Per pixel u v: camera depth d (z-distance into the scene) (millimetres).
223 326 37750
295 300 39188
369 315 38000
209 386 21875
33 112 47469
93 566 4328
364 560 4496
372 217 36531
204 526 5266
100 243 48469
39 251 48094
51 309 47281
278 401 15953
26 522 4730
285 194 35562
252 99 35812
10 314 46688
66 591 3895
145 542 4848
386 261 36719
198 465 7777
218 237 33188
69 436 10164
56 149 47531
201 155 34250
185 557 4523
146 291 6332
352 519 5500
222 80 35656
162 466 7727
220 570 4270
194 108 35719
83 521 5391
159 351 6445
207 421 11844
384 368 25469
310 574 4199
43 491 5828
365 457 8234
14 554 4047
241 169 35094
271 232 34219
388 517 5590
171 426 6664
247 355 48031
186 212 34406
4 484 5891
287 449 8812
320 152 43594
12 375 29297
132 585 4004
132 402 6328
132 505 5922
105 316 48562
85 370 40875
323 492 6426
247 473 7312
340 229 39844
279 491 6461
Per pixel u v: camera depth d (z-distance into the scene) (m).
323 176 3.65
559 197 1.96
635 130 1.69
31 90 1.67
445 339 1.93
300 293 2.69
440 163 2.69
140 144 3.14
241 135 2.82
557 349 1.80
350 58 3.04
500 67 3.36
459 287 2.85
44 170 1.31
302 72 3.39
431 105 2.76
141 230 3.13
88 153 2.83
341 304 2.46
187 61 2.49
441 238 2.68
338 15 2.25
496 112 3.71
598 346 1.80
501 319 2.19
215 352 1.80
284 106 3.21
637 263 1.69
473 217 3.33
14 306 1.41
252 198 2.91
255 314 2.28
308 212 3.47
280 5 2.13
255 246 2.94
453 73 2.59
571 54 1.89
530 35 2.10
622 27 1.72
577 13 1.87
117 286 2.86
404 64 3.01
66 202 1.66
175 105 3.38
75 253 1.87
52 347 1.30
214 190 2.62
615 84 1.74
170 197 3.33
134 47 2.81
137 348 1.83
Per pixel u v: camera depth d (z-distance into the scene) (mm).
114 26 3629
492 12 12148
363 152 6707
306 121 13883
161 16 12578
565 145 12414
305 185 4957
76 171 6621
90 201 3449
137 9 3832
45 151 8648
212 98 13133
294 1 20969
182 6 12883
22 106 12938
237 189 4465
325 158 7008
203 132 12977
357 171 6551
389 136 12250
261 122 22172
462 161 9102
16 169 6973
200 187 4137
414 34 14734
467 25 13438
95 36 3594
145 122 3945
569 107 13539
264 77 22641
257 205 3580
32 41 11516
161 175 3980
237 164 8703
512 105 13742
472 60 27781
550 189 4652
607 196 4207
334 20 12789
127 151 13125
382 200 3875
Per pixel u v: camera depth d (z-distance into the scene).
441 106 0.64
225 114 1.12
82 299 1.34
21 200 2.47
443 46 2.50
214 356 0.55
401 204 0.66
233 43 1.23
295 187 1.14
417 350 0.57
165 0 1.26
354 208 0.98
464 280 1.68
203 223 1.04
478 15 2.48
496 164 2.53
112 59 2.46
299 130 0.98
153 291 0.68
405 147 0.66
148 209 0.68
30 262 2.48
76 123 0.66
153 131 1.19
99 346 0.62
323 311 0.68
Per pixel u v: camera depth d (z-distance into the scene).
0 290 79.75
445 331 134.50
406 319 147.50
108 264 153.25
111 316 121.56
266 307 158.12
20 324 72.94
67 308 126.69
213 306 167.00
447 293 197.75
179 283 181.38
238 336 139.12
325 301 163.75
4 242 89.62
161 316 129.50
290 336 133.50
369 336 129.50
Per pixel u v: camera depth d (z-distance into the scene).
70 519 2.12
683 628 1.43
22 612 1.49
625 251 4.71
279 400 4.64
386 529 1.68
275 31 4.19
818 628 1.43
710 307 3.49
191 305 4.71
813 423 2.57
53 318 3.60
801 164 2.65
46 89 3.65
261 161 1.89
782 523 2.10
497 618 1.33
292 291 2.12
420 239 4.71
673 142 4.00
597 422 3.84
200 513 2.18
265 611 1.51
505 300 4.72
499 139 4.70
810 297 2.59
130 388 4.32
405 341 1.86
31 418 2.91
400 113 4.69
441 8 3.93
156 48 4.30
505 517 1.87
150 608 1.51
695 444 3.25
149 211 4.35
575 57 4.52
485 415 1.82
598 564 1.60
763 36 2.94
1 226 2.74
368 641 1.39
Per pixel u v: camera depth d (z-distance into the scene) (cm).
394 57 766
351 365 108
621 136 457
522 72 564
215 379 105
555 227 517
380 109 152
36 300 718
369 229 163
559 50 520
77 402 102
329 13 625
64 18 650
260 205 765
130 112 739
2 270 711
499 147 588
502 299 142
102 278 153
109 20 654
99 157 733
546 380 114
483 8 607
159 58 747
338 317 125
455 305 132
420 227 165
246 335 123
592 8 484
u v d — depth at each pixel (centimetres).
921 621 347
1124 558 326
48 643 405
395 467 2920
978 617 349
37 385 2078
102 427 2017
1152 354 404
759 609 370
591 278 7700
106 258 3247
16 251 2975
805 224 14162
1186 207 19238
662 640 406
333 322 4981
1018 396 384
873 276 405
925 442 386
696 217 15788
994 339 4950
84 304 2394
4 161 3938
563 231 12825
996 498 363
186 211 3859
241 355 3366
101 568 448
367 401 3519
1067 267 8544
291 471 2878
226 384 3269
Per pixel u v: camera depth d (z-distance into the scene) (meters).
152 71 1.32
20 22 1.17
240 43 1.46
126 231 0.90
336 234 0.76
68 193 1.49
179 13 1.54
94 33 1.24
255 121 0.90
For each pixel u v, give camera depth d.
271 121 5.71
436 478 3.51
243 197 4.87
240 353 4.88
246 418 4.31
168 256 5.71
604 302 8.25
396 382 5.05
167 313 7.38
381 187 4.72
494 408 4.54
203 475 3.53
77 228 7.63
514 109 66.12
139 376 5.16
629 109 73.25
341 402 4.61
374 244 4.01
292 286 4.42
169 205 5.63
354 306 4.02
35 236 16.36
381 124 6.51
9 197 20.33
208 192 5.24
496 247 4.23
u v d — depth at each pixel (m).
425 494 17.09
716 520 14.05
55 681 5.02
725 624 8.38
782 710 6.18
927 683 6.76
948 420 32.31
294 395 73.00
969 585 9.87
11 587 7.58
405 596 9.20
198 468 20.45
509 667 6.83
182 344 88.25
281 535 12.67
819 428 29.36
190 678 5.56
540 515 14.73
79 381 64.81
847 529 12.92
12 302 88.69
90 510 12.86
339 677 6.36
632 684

> [Task objective]:
Go through the material above and copy each line that holds the string "scene".

> [Worked solution]:
Per pixel u v: camera depth d (z-distance into the scene) (millimetres).
Per pixel u v: camera depth d (z-distance into the scene) (m).
Per pixel u v: camera depth d (z-distance into the scene) (mm).
Per pixel u v: camera depth d (z-distance into the scene).
Per pixel u v: camera depth d (z-distance into the scene).
Per pixel u v: camera depth d (z-distance into the scene).
Per pixel u v: camera depth d (z-distance into the scene) (cm).
Per pixel u v: camera depth d (z-distance into the scene) (meters).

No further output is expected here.